# My New Kakariki



## Tohru

I got a baby male Yellow Kakariki 2 days ago, he's such a darling! I wasn't expecting him to be so cuddly.. He won't stop snuggling me everytime i let him out of his Box. [He's 4 weeks old so he likes to sleep in a warm little Box]
Every time i hold him he makes a 'whining' noise so i say in a soft voice, "Helloo.." and he chirps back at me, so i proceed with "Yes, :yesnod: you're a good boy ^^" -he chirps and whines- "Yes, you are a very good boy aren't you?" -whines again- = So cute!

He's already settled in, though he's a little afraid of my daughter at the moment, probably because she likes to squeak loudly all the time.. haha.

Just wondering, has anyoen else had/got any baby Kakarikis that are as cuddly as my boy?

http://i1194.photobucket.com/albums/aa367/1nd1g0st0rm/Day14.jpg?t=1340682465
http://i1194.photobucket.com/albums/aa367/1nd1g0st0rm/Day12.jpg?t=1340688689


----------



## Jesss

Omgosh, he is adorable. I'd love a bird like this, are they difficult to care for?


----------



## Tohru

Thanks  Well this is my 1st Kakariki, I've only ever had Conures.
If you had the Kak in an outside Aviary, there aren't that hard to care for. They need plenty of room to fly and run around. Plenty of toys. People say they are like hyperactive children.. and my boy has proven them right  VERY energetic and insanely fast movers.

I have him inside and we have a small cage for him [suitable for Budgies or Green Cheek Conures] but because we have him out most of the time with us, he has plenty of room to play. So the cage will only be used for nap times etc.

They need fresh water every day, maybe a little shallow bird bath to play in, multiple toys, fresh fruit/vegetables, maybe a little bit of steamed chicken for a treat. If you eep it inside with you.. you'll need to give it a lot of attention. Never keep doors or windows open [unless you have screens over them] This boys just a baby but he can move! Haha.
I hope this helped?


----------



## Marshmellow105

CUTE! I'm guessing he is so snugly because he is so you and probably not used to being out of a very warm nest box (also probably why he likes to sleep in the warm box). 

Was he fully weaned when you got him?

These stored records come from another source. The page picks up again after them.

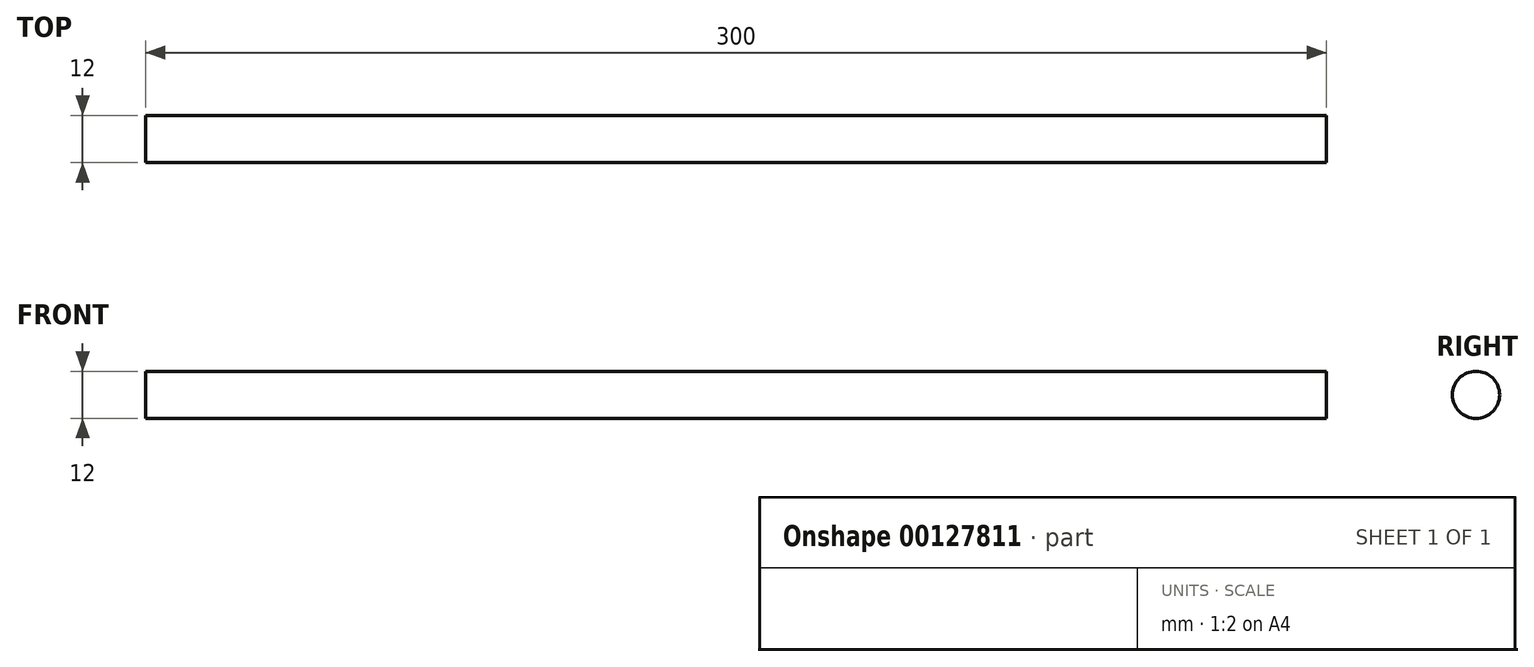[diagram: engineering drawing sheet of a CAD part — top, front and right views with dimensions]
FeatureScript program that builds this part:
annotation { "Feature Type Name" : "Feature", "Feature Type Description" : "" }
export const myFeature = defineFeature(function(context is Context, id is Id, definition is map)
    precondition{}
    {
        {
            var Q0;
            Q0=qCreatedBy(makeId("Right.planeOp"),FACE);
            var sketch = newSketch(context, id + "F0", { "sketchPlane" : qUnion([Q0])});
            skCircle(sketch, "E0", {"center": v(0, 0) * mm, "radius": 6 * mm});
            skSolve(sketch);
        }
        {
            var Q0;
            Q0=qSketchRegion(id+"F0",true);
            extrude(context, id + "F1", {"entities" : qUnion([Q0]), "endBound" : BoundingType.SYMMETRIC, "depth" : 300 * mm});
        }
    });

I don't think I have ever sold one so young, normally I sell them fully weaned at about 6 weeks old.


----------



## AlexArt

Poor little thing - it's too yound to be away from it's siblings and parents - that whining noise is basically like a baby crying - I hate that people hand rear birds just to cut corners and make them quicker to tame instead of putting in the effort with a parent reared bird. Long term though they often get issues as they don't know wether they are birds or people! My rescue cockatoo is the result of a hand reared bird and the reason why no-one wanted her as she thinks she is a person and all the issues that brings - biting, screaming, bonding to one person, attacking other birds as she has no clue what they are etc etc - so sad!!


----------



## Tohru

To Marshmellow105: No he wasn't weaned yet. I hand-raised ihm, he weaned about 8 weeks old... stubborn little fella didn't want to eat on his at 6 - 7 weeks haha.

To AlexArt: He bonded with me very strongly the first day I got him. I became his mother. He was not crying, he has done that noise his entire life [Now 7 months old] It's his way of saying "I want attention! Aren't I so cute? Now.. while I've got you thinking that I'm innocent, I'm going to STEAL ALL YOUR FOOD! AAAHAHAHA!" Very cheeky boy.  He slept in his box in my bedroom near me. I have experience hand-rearing birds, and they have never developed issues... Your Cockatoo must not have been raised properly. I feel so sorry for her  The fact that she was biting, screaming, bonding to one person, attacking other birds etc. would simply have been that she wasn't taught biting was bad, grew fearful of people and birds, was NOT socialized, and was not given the attention or maybe even the food/nutrients she needed.

The point of hand-raising [in my view] is to bring them up to have no vices, no behaviour/fear issues and bad habits, and to give them a great Fear-free start to life. I agree that if the hand-raiser has little experience or does not hand-raise correctly and treat each and every single bird with the love and care they deserve and need.. then yes.. hand-raising can completely destroy the bird.


----------



## kingcobra

Wow , you have nice bird. I really like its color and beauty.


----------